E-Na Qian, Shuang-Yin Han, Song-Ze Ding, Xun Lv

To evaluate plasma chaperonin containing TCP1 complex subunit 3 (CCT3) and IQ-motif-containing GTPase-activating protein-3 (IQGAP3) as biomarker for hepatocellular carcinoma (HCC) screening and diagnosis. Blood samples were collected from 126 HCC patients with HCC, 88 patients with cirrhosis and 50 healthy volunteers to detect plasma α-fetoprotein (AFP), CCT3 and IQGAP3 levels. Plasma AFP, CCT3 and IQGAP3 protein levels were measured by enzyme linked immunosorbent assay (ELISA). In the plasma of HCC patients, both CCT3 and IQGAP3 were significantly higher than in patients with cirrhosis and in healthy controls (P < 0.01). CCT3 and IQGAP3 protein level correlated well with HCC etiology, tumor size, TNM stage, and child-pugh classification. CCT3 protein had higher sensitivity in the diagnosis of HCC when compared with AFP (87.3 vs 69.8 %). In addition, CCT3 and IQGAP3 protein were able to complement AFP in detecting AFP-negative HCC patients with sensitivity and specificity of 92.1 and 70.5 % and 81.6 and 71.6 %, respectively.

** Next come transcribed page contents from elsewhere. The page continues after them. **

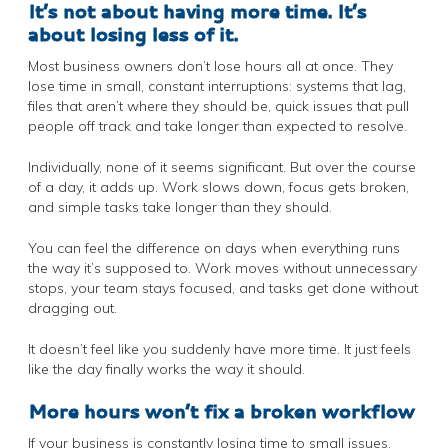
It’s not about having more time. It’s
about losing less of it.
Most business owners don’t lose hours all at once. They
lose time in small, constant interruptions: systems that lag,
files that aren’t where they should be, quick issues that pull
people off track and take longer than expected to resolve.
Individually, none of it seems significant. But over the course
of a day, it adds up. Work slows down, focus gets broken,
and simple tasks take longer than they should.
You can feel the difference on days when everything runs
the way it’s supposed to. Work moves without unnecessary
stops, your team stays focused, and tasks get done without
dragging out.
It doesn’t feel like you suddenly have more time. It just feels
like the day finally works the way it should.
More hours won’t fix a broken workflow
If your business is constantly losing time to small issues,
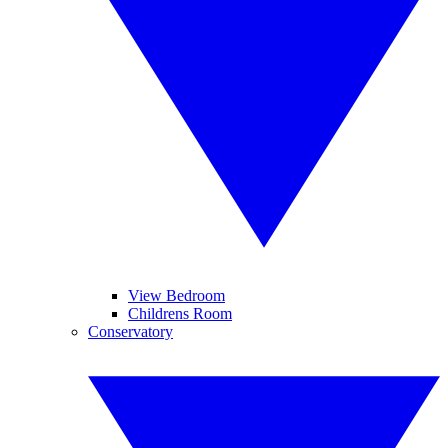
View Bedroom
Childrens Room
Conservatory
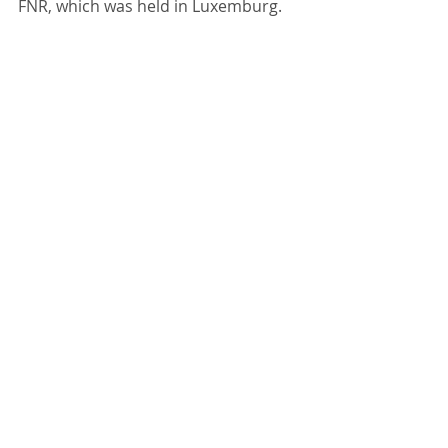
FNR, which was held in Luxemburg.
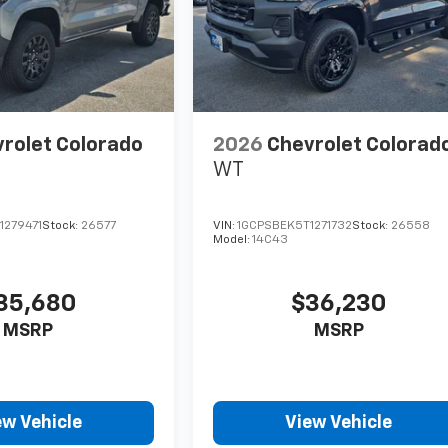
rolet Colorado
2026
Chevrolet Colorad
WT
1279471
Stock:
26577
VIN:
1GCPSBEK5T1271732
Stock:
26558
Model:
14C43
35,680
$36,230
MSRP
MSRP
ew Vehicle
View Vehicle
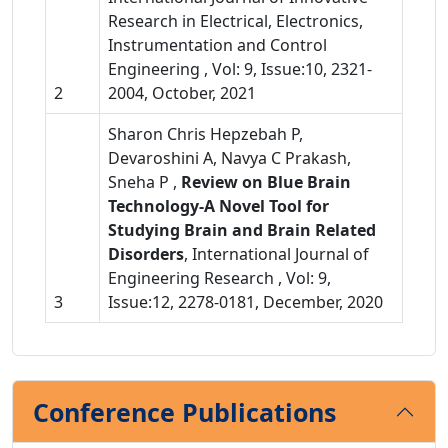
Research in Electrical, Electronics,
Instrumentation and Control
Engineering , Vol: 9, Issue:10, 2321-
2
2004, October, 2021
Sharon Chris Hepzebah P,
Devaroshini A, Navya C Prakash,
Sneha P ,
Review on Blue Brain
Technology-A Novel Tool for
Studying Brain and Brain Related
Disorders
, International Journal of
Engineering Research , Vol: 9,
3
Issue:12, 2278-0181, December, 2020
Conference Publications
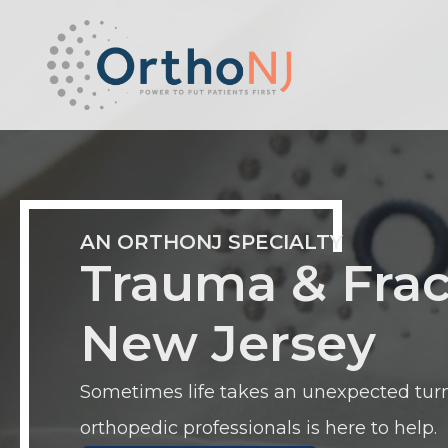
AN ORTHONJ SPECIALTY
Trauma & Frac
New Jersey
Sometimes life takes an unexpected turn
orthopedic professionals is here to help.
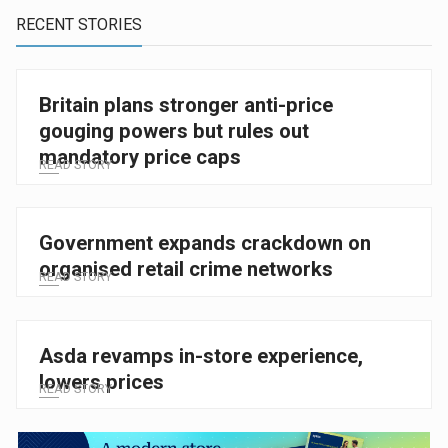
RECENT STORIES
Britain plans stronger anti-price
gouging powers but rules out
mandatory price caps
READ STORY
Government expands crackdown on
organised retail crime networks
READ STORY
Asda revamps in-store experience,
lowers prices
READ STORY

In the small HCC group, CCT3 and IQGAP3 protein had sensitivity of 76.6 and 74.5 %, respectively. The combination of AFP + CCT3 + IQGAP3 (0.954) had significantly superior discriminative ability than AFP alone (0.815; P < 0.01). CCT3 and IQGAP3 are novel complementary biomarkers for HCC screening and diagnosis, especially for AFP-negative and small HCC patients.